> [TASK DESCRIPTION]: In the records below, find the line holding "nose: (247, 299)" and the line holding "right back paw: (321, 436)". Set down both, with every line between them, exactly.

Human keypoint data
---+---

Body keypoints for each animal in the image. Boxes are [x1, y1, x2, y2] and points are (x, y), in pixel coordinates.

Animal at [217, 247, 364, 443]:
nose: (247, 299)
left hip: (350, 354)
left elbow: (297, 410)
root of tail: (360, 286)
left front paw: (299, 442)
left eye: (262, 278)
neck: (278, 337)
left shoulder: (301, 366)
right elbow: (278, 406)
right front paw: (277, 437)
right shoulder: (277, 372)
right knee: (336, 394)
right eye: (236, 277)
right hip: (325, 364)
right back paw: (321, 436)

---+---

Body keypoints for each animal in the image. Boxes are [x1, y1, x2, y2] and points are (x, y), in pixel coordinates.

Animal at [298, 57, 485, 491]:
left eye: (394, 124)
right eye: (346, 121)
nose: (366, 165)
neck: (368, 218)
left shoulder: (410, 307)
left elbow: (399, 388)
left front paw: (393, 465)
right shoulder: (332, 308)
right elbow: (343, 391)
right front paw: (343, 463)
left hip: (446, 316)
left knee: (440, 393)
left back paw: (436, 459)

---+---

> [OUTPUT FOR THIS TASK]:
nose: (247, 299)
left hip: (350, 354)
left elbow: (297, 410)
root of tail: (360, 286)
left front paw: (299, 442)
left eye: (262, 278)
neck: (278, 337)
left shoulder: (301, 366)
right elbow: (278, 406)
right front paw: (277, 437)
right shoulder: (277, 372)
right knee: (336, 394)
right eye: (236, 277)
right hip: (325, 364)
right back paw: (321, 436)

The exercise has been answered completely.